By Susan K. Lacefield
Blockchain may be the hottest technology on the block, but it can be hard to get concrete, real-world info on how to apply it in the supply chain space. Harvard Business School Professor Karim Lakhani looked to counterbalance that trend with the opening keynote panel session that he moderated at MHI's ProMat show today.
"There's a ton of hype about blockchain, but most of the language is pretty frothy," said Lakhani, as photos of past media coverage of the distributed ledger technology flashed on the screen behind him.
Instead, he pressed the panel—which consisted of representatives from Cargill, Everledger, and Intel—to discuss the current reality of blockchain. Each of the panelists gave specific examples of how their companies are using or testing the technology today. Food and agricultural products company Cargill is committed to using blockchain to improve food safety and is currently piloting it to improve the traceability of its turkey products. On the provider side, Everledger began in 2015 as a technology platform that used blockchain for tracing and ensuring the provenance of diamonds. (The company is now expanding into other gemstones, fine art, and wine.) Intel has been working with a group brought together by software giant SAP to look at using the technology for cross-border trade.
While implementations are proliferating, David Cecchi, senior director of enterprise data at Cargill, warns companies not to see blockchain as a silver bullet that can solve all their problems. "We do believe that [blockchain] is for real, but we are deeply skeptical of the overapplication of blockchain as a general enabler of all things," he said.
A key step to implementing blockchain, then, is clarifying what the implications of the technology may be and managing user expectations, according to Cecchi.
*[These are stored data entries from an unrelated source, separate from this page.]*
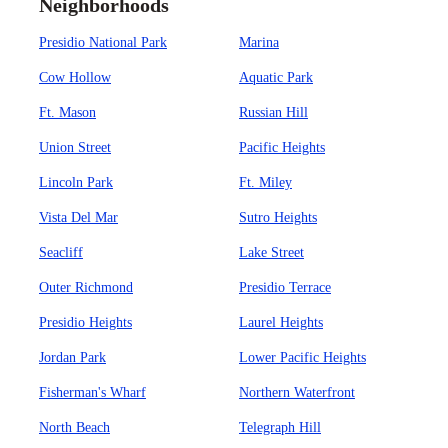
Neighborhoods
Presidio National Park
Marina
Cow Hollow
Aquatic Park
Ft. Mason
Russian Hill
Union Street
Pacific Heights
Lincoln Park
Ft. Miley
Vista Del Mar
Sutro Heights
Seacliff
Lake Street
Outer Richmond
Presidio Terrace
Presidio Heights
Laurel Heights
Jordan Park
Lower Pacific Heights
Fisherman's Wharf
Northern Waterfront
North Beach
Telegraph Hill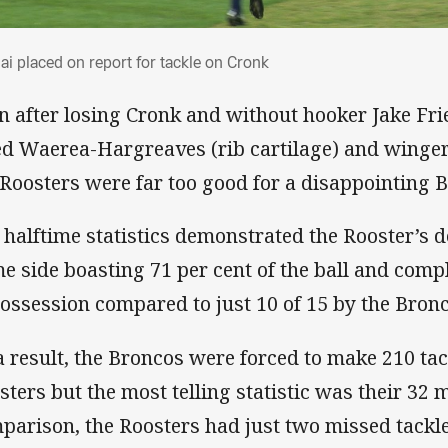
ai placed on report for tackle on Cronk
ai placed on report for tackle on Cronk
n after losing Cronk and without hooker Jake Fri
ed Waerea-Hargreaves (rib cartilage) and winger
 Roosters were far too good for a disappointing B
 halftime statistics demonstrated the Rooster’s 
e side boasting 71 per cent of the ball and comple
possession compared to just 10 of 15 by the Bronc
a result, the Broncos were forced to make 210 tac
sters but the most telling statistic was their 32 m
parison, the Roosters had just two missed tackle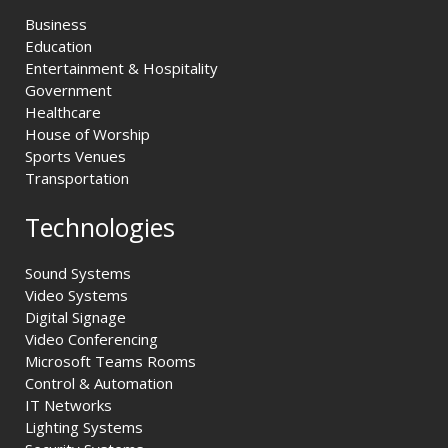
Business
Education
Entertainment & Hospitality
Government
Healthcare
House of Worship
Sports Venues
Transportation
Technologies
Sound Systems
Video Systems
Digital Signage
Video Conferencing
Microsoft Teams Rooms
Control & Automation
IT Networks
Lighting Systems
Some people are under the misperception, for example, that blockchain can establish the truth about transactions. "Blockchain doesn't know the truth," he said. "Instead, it's like writing with a pen in a perfect ink that no one can change or erase. But you can still write the wrong stuff down."
In addition, it's important to realize that blockchain alone cannot typically solve the problems that an industry is trying to address, such as food safety or establishing the origin of high-value, unique objects like diamonds, said Leanne Kemp, CEO and founder of Everledger. In the case of establishing the provenance of diamonds, Everledger uses blockchain in conjunction with scanning technologies.
Another stumbling block to implementing blockchain is that it requires customers, suppliers, and sometimes even competitors to sit down and agree on how the market operates—how transactions and processes take place—and then write that down in code. For that standardization to happen, there has to be a certain amount of process rigidity, according to Cecchi. He says it's like the pain many organizations underwent to standardize their internal processes as they implemented an enterprise resource planning (ERP) system, only for the entire industry.
Industry consortia and working groups are essential to bringing together peers and establishing these standards and protocols, said Michael Reed, director of the blockchain program at Intel Corp.
How long will it take before we fully experience the disruptive nature of blockchain? It may not be as soon as promoters of the technology would like you to believe. Lakhani instead likens blockchain to TCP/IP, one of the foundational technology protocols that makes the Internet and distributed computing possible. He points out that it took 30 to 40 years to go from simple e-mail systems to the applications that we have today.
"This is a foundational technology rather than a disruptive technology," he explained.